Sickness absence & disability discrimination
O’Brien v Bolton St Catherine’s Academy

Section 15 of the Equality Act 2010 provides that it is discrimination to treat a disabled person unfavourably because of something arising in consequence of his or her disability – although there is a defence if the employer can show that the treatment is a proportionate means of achieving a legitimate aim.

It is clear that dismissing someone because of long-term sickness absence (which will usually be caused by a condition classed as a disability) is capable of amounting to discrimination under s.15, and of course the employee may also bring a claim of unfair dismissal. In O’Brien v Bolton St Catherine’s Academy the Court of Appeal looked at how these two claims relate to each other.

Dismissal on the grounds of incapability

Ms O’Brien was a teacher who, in 2011, was assaulted by one of the pupils in her academy and consequently developed post-traumatic stress disorder (PTSD), and associated anxiety and depression. This led to her being off-sick for just over a year, before she was eventually dismissed on the grounds of incapability. At the time of her dismissal hearing, there was little indication that she was likely to return within a reasonable time frame and Ms O’Brien had been less than helpful in response to enquiries from the employer as to her prognosis.

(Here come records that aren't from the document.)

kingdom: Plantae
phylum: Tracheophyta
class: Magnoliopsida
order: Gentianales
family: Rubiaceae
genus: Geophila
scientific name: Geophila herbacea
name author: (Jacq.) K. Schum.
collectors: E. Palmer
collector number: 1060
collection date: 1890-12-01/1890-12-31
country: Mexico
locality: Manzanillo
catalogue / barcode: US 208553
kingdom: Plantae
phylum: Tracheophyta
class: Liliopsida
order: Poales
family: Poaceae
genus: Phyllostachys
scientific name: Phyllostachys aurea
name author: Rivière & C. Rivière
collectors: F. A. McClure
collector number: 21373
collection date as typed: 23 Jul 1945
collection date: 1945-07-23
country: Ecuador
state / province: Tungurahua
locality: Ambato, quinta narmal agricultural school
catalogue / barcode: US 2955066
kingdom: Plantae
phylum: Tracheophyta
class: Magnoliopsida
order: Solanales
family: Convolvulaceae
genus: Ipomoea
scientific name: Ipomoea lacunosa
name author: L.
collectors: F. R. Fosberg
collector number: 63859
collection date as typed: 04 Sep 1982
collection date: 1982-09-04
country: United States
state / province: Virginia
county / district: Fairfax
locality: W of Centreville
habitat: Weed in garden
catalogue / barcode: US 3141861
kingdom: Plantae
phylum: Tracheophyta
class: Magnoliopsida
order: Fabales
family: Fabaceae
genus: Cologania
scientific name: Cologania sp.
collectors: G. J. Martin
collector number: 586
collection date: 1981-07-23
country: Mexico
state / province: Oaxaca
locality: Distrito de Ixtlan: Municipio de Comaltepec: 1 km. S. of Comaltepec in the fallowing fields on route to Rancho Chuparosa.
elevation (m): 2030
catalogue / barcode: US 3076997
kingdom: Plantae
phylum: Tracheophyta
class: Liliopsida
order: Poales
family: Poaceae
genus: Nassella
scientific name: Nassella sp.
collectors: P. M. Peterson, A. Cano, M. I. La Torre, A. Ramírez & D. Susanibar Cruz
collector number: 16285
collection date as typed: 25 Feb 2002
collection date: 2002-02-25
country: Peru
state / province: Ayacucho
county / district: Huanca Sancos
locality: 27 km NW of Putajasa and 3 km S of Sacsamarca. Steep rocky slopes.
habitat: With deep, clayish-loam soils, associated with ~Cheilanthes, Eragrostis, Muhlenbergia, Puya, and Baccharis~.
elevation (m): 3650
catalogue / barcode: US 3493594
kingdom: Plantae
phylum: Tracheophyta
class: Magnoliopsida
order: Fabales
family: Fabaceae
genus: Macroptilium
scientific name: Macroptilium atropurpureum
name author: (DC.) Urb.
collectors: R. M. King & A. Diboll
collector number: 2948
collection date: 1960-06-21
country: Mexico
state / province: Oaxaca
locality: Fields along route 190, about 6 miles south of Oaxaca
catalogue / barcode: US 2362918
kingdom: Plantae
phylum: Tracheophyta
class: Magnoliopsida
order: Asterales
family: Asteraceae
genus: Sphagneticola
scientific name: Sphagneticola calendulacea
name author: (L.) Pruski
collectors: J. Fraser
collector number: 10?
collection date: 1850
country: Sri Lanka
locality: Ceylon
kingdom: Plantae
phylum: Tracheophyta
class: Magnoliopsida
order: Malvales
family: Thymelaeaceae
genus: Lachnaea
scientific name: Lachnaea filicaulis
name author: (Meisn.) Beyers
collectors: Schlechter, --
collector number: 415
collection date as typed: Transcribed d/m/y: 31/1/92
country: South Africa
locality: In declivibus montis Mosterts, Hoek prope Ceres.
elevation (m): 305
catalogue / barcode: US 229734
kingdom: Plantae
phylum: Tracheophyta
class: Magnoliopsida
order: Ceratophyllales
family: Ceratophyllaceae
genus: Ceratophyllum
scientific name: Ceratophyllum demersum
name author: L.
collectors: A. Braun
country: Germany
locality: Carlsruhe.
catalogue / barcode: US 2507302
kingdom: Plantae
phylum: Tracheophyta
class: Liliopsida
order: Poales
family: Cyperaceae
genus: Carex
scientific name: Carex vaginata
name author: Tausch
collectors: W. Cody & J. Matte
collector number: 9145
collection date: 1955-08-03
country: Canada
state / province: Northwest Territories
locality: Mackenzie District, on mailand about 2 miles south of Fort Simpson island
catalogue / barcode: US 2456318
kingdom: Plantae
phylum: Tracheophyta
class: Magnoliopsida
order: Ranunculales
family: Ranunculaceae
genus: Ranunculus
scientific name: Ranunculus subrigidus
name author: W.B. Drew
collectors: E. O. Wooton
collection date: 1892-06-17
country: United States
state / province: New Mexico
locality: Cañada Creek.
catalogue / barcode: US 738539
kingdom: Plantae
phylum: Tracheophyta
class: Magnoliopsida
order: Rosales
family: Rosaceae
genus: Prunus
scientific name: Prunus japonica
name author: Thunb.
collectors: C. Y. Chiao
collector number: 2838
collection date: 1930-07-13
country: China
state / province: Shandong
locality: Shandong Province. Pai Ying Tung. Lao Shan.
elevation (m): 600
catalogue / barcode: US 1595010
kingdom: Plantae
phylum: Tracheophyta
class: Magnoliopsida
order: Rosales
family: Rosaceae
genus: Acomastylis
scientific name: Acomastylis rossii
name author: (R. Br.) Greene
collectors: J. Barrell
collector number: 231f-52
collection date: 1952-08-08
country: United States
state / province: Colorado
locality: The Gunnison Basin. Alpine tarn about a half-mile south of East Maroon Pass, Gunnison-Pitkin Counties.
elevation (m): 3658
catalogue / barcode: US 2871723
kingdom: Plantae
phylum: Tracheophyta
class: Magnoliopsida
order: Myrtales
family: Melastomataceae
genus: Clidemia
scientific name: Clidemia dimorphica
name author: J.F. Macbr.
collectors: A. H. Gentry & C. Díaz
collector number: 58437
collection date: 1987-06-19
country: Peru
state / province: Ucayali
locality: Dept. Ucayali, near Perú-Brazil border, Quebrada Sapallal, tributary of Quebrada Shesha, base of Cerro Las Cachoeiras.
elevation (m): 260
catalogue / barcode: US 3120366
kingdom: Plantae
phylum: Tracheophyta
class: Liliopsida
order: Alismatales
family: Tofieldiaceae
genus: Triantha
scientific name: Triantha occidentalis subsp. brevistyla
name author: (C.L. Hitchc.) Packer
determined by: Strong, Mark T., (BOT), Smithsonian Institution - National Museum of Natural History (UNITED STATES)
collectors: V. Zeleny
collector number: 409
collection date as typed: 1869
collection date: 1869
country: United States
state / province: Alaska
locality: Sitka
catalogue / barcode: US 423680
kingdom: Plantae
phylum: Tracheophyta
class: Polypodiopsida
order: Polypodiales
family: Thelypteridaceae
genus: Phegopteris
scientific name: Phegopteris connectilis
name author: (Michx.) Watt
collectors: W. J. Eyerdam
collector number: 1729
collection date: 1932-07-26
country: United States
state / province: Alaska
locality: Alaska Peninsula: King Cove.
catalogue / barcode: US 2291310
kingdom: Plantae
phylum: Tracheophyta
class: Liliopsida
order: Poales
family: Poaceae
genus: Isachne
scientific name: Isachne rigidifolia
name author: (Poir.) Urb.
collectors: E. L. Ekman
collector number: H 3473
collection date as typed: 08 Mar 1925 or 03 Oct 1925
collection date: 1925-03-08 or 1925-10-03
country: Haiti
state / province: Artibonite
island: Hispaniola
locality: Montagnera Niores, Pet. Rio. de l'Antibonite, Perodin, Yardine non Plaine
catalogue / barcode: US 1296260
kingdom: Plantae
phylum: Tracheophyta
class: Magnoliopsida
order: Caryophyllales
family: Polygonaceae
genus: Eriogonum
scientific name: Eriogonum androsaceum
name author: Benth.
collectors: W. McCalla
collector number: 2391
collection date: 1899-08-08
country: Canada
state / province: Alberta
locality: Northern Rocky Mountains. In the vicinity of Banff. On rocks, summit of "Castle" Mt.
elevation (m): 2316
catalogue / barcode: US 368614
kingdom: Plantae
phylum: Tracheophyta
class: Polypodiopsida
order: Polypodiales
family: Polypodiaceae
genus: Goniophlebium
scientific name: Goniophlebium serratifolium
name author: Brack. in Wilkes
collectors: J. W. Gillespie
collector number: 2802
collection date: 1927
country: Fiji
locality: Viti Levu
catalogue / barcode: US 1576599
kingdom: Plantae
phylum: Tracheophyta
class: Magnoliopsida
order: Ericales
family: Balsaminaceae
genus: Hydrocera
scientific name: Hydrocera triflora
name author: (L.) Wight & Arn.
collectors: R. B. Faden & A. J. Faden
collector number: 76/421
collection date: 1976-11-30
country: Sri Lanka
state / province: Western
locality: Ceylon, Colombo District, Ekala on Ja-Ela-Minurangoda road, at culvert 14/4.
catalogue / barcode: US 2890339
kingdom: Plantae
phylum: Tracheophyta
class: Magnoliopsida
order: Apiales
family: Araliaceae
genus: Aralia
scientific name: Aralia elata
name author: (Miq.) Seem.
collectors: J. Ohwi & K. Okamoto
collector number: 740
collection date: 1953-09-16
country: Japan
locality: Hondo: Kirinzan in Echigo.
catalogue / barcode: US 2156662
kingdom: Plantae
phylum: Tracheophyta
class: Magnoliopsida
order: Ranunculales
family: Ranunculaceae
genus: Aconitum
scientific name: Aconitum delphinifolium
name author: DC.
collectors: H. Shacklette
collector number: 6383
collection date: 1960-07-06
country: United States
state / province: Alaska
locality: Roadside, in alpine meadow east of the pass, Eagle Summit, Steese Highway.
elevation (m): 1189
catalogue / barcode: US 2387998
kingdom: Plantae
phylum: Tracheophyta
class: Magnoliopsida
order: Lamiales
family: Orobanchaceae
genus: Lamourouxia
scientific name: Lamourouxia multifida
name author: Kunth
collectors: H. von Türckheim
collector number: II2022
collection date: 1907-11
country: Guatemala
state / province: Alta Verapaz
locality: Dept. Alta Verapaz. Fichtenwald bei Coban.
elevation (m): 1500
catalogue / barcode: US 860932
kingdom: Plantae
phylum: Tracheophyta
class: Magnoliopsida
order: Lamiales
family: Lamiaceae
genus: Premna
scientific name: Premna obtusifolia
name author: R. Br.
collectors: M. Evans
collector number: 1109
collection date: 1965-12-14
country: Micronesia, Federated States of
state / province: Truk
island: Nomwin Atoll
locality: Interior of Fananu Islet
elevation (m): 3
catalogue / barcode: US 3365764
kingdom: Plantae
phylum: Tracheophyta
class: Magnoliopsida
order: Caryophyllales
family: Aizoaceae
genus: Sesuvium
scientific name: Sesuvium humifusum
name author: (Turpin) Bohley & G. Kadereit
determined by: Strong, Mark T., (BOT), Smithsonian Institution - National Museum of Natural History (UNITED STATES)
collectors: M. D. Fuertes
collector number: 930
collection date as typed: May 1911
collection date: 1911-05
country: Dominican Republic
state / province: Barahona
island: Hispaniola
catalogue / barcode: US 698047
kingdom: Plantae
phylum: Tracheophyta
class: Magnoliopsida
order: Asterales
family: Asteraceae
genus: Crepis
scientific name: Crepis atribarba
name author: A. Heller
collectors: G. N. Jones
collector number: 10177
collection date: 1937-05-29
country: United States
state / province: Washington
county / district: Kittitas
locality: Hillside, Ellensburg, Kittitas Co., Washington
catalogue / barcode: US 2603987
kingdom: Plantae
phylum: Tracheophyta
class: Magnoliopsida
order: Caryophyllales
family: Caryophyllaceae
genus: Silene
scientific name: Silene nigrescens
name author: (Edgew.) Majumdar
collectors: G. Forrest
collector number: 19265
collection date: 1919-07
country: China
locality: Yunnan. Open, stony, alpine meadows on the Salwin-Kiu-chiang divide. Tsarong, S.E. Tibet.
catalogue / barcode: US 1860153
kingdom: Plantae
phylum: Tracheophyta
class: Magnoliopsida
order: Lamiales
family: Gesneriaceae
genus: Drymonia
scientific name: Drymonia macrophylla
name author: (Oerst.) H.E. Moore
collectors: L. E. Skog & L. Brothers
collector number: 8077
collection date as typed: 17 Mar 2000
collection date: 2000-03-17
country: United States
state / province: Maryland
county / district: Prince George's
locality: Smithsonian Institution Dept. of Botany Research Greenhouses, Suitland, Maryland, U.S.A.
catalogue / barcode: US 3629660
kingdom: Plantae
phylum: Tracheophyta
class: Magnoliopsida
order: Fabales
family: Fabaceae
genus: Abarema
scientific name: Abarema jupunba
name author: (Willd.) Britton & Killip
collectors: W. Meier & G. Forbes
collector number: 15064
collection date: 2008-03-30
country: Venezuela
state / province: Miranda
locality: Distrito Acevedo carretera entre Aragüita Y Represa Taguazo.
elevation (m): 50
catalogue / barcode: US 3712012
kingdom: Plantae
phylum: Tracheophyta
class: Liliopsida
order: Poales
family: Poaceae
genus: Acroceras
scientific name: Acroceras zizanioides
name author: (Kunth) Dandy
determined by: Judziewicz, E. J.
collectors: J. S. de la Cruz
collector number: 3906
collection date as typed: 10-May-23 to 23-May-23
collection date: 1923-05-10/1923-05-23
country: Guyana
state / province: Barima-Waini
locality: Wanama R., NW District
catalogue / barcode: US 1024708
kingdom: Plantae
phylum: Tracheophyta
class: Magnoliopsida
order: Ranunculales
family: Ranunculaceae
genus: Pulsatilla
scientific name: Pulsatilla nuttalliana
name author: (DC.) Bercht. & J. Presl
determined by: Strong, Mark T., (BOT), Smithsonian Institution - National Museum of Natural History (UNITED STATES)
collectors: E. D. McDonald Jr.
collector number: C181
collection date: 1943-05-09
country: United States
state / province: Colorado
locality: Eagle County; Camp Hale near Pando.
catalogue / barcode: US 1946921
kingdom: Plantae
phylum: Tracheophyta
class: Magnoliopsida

She was dismissed with immediate effect, but with a payment in lieu of notice. Her internal appeal was held almost three months later and by that time she had a fit note saying that she was fit for work. Nevertheless, her appeal was rejected. The employer was not convinced that she had made a full recovery and felt that her absence of 14 months was too great a burden for the academy to bear.

The decision of the court

A tribunal found that the dismissal amounted to discrimination under s.15. While the employer did have a legitimate aim in dismissing Ms O’Brien – the efficient running of the academy and the need to reduce costs and maintain a high standard of teaching – the Tribunal did not consider that the dismissal was a proportionate means of achieving this aim because she had produced medical evidence showing she was now fit to work. The Tribunal felt that the employer should not have rejected the medical evidence out of hand, at least not without getting a further occupational health report.

The case reached the Court of Appeal, which, by a majority, upheld that finding. The Tribunal had been entitled to reach the conclusions that it did on proportionality in relation to the s.15 claim. While the Tribunal should not have given the impression that the mere fact that a dismissal was contrary to s.15 meant that it inevitably was also an unfair dismissal, Lord Justice Underhill said that: “it would be a pity if there were any real distinction in the context of dismissal for long-term sickness” between the tests for discrimination and unfair dismissal. The Court of Appeal also added that the fact someone has been off work for over a year will mean that a dismissal can be justified, unless there are unusual circumstances (as there were here).